LAMP is a simple, rapid and accurate gene amplification technique, using a set of four specially designed primers to span six distinct regions on the target gene. The amplification procedure is simple and rapid, wherein the whole procedure can be completed in a single step by incubating all reagents (samples, primers, DNA polymerase with strand displacement activity and substrates) in a single tube under isothermal conditions, which can be completed in <1 h, with the DNA being amplified 10−9–10−10 times (22).

The primary characteristic of LAMP is its advantage of reaction simplicity and higher amplification efficiency. In the present study, the DNA amplification procedure was <40 min at a constant temperature of 62°C, which allowed no time loss for thermal change. The DNA polymerase provides high amplification efficiency as a result of its high specificity and the presence of the target gene sequence is easily detected by judging the presence of amplified products. In addition, no denaturation of double stranded DNA into a single stranded DNA is required. In addition, the more sensitive signal detector instrument, GENIE II, assists in the rapid processing of the data. It takes ~20 min to reach the peak, followed by another 20 min to complete the entire reaction, which is relatively quicker compared with normal PCR-based assays.

The second characteristic of LAMP is its superior specificity. It has been previously reported that the detection limit of the LAMP assay was 10 times lower compared with RT-qPCR and 104 times lower compared with conventional PCR (22,23). However, LAMP systems with high sensitivity may lead to false positive results. In the present study, the blood samples from 101 Chinese individuals were successfully genotyped using peripheral blood DNA and no false positive reaction was observed, according to the direct sequencing.

With the use of four primers designed to recognize six distinct regions, only the target SNP is strictly and specifically amplified, even in coexistence with its homologous gene. The reaction is so specific that it can strictly discriminate single nucleotide differences. These results demonstrated that the four primer sets designed were extremely specific to the two SNP sites in the ABO gene. Also, the application of IMM, including florescent dye, reduced the risk of cross contamination due to the reduction of lid opening.

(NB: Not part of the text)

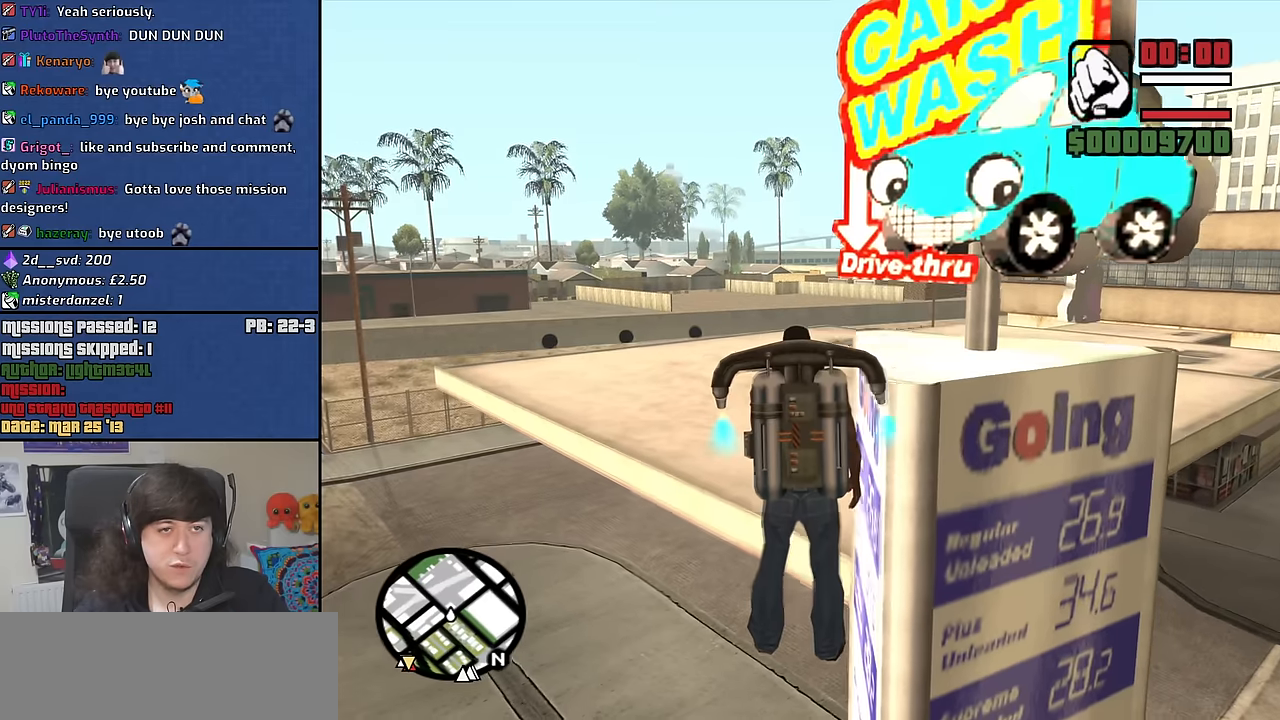
{"keys": [], "mouse": [], "events": [[17, "a", "up"], [200, "space", "down"], [283, "space", "up"], [333, "a", "down"], [483, "a", "up"]]}
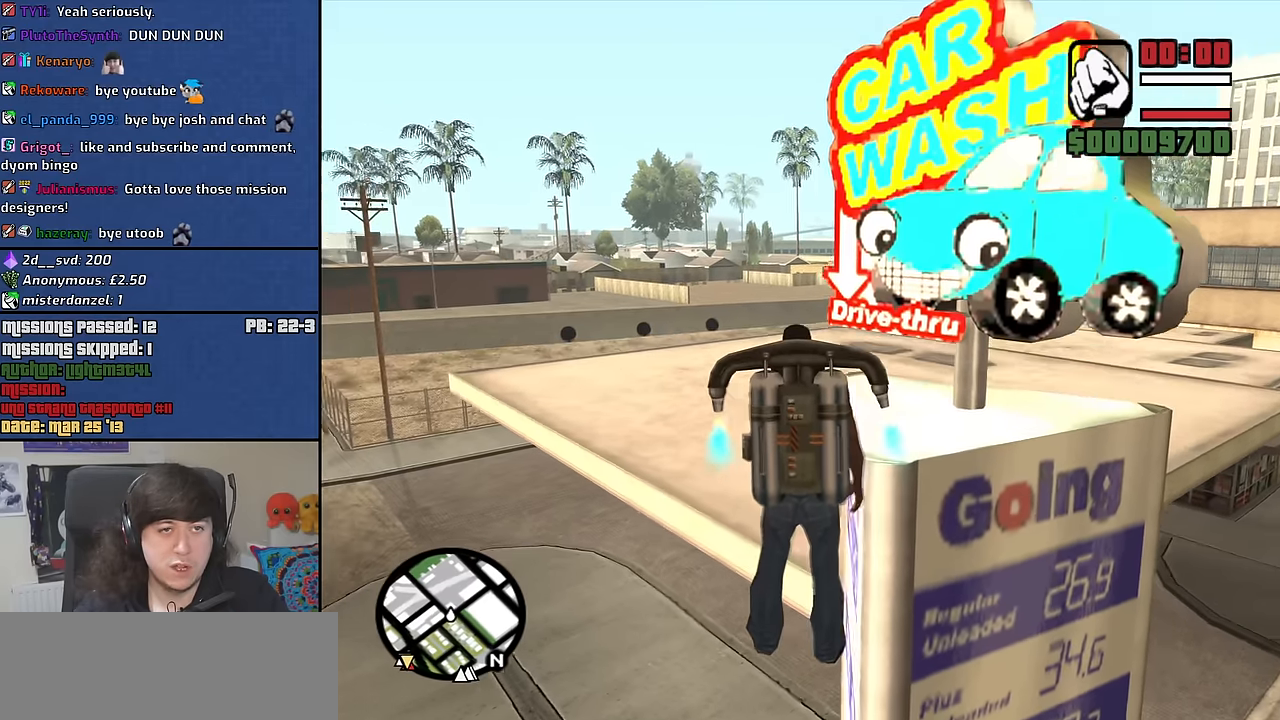
{"keys": ["space"], "mouse": [], "events": [[117, "a", "down"], [217, "a", "up"], [400, "space", "down"]]}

In conclusion, the LAMP assay developed in the present study has great potential for rapid ABO genotyping, which can be applied in laboratories and clinical settings. It is also envisioned that several other known SNPs may also be detected by this method with corresponding primer sets. Considering the advantages of rapid amplification, easy detection and simple operation, LAMP may offer more applications for point-of-care testing.